* DESCRIPTION OF THE TASK:
Exact reproduction required: the lines below from the line with "X67945000Y45085000D03*" to the line with "X67310000Y71755000D03*", both ends included, and no others.

[Opening SOURCE DATA section]

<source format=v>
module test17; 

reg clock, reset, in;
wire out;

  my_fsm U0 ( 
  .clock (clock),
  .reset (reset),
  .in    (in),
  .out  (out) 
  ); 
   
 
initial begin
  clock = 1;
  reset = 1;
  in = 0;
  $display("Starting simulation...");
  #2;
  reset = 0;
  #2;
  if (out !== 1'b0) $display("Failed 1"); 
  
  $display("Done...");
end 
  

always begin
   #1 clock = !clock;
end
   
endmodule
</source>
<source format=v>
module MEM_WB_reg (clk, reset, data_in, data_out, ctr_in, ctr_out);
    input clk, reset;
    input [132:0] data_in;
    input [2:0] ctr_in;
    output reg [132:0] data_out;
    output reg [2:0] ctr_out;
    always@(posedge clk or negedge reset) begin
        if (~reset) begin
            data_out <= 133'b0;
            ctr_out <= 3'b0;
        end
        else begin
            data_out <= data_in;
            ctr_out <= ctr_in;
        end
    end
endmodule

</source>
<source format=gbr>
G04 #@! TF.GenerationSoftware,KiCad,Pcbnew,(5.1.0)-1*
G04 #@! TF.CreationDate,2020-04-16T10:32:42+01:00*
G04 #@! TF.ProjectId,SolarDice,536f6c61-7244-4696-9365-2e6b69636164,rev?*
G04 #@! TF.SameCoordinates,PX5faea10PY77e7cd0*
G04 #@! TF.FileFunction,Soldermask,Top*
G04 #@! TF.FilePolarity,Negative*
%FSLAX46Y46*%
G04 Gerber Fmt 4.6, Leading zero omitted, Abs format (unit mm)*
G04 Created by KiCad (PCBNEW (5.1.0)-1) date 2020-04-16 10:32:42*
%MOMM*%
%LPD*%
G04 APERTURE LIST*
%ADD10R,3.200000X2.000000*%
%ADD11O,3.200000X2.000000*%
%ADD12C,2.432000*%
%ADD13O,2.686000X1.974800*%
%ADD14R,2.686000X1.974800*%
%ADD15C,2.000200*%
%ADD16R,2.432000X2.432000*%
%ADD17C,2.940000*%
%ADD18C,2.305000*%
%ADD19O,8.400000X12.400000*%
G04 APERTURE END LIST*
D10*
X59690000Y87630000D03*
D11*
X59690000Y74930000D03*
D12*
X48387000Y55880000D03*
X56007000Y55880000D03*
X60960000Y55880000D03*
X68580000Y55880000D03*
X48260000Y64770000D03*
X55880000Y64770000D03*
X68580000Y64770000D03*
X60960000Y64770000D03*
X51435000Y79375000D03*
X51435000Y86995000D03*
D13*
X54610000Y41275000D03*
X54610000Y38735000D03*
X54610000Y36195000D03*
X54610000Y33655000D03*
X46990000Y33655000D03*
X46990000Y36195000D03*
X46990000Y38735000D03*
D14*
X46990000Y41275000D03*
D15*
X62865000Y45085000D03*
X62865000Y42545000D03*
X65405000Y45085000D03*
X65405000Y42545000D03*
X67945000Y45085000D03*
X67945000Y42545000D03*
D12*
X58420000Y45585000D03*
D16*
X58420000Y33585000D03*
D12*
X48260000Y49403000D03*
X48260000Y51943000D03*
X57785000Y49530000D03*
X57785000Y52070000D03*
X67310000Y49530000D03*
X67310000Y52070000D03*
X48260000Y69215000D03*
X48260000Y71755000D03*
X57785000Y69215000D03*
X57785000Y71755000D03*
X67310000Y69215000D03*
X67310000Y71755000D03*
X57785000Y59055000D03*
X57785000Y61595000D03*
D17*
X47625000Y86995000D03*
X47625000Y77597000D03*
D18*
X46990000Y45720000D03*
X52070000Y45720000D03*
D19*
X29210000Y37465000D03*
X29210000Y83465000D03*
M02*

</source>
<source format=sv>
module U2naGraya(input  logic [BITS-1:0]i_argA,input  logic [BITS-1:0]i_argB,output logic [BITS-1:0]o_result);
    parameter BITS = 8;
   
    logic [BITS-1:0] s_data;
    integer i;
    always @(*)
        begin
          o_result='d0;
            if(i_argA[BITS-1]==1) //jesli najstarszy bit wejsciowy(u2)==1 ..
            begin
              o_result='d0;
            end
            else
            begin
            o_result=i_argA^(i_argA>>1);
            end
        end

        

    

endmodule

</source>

[Closing SOURCE DATA section]
[Opening SOURCE DATA section]

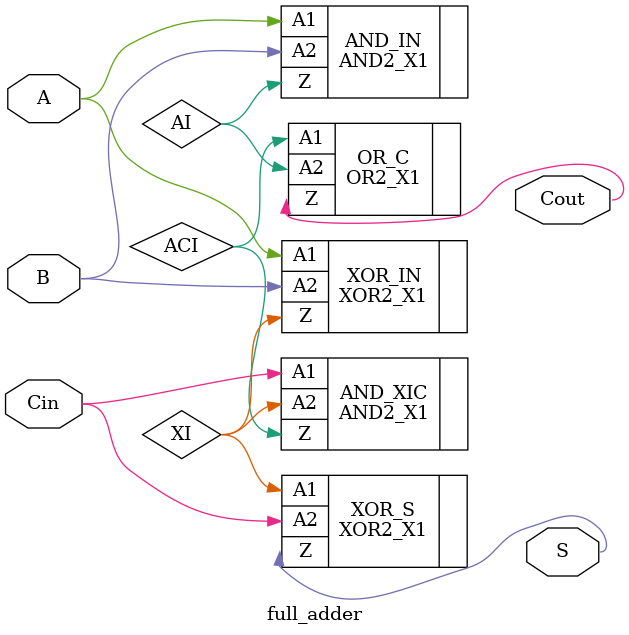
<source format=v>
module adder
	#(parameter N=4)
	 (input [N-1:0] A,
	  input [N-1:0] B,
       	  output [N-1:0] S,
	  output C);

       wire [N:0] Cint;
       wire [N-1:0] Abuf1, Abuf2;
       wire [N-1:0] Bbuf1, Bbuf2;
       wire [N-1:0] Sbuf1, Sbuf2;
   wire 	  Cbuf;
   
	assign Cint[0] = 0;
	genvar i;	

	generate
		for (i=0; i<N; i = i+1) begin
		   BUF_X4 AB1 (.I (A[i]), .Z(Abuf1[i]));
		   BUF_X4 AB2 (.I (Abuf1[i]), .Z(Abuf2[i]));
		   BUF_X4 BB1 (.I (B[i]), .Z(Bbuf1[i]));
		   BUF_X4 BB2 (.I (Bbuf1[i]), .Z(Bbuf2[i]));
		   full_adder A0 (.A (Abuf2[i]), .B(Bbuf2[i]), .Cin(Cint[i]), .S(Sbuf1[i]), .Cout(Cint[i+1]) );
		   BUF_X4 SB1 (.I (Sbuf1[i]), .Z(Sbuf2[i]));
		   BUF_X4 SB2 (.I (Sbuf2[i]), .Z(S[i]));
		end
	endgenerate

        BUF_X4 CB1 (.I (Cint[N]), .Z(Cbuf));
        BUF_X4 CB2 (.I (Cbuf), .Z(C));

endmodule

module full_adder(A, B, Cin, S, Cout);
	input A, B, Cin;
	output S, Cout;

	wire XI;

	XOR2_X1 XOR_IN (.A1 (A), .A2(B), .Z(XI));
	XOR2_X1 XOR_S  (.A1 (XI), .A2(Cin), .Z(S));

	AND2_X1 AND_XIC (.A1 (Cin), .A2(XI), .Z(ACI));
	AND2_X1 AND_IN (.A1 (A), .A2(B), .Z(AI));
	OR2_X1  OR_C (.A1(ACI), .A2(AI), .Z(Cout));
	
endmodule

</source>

[Closing SOURCE DATA section]

* RESPONSE:
X67945000Y45085000D03*
X67945000Y42545000D03*
D12*
X58420000Y45585000D03*
D16*
X58420000Y33585000D03*
D12*
X48260000Y49403000D03*
X48260000Y51943000D03*
X57785000Y49530000D03*
X57785000Y52070000D03*
X67310000Y49530000D03*
X67310000Y52070000D03*
X48260000Y69215000D03*
X48260000Y71755000D03*
X57785000Y69215000D03*
X57785000Y71755000D03*
X67310000Y69215000D03*
X67310000Y71755000D03*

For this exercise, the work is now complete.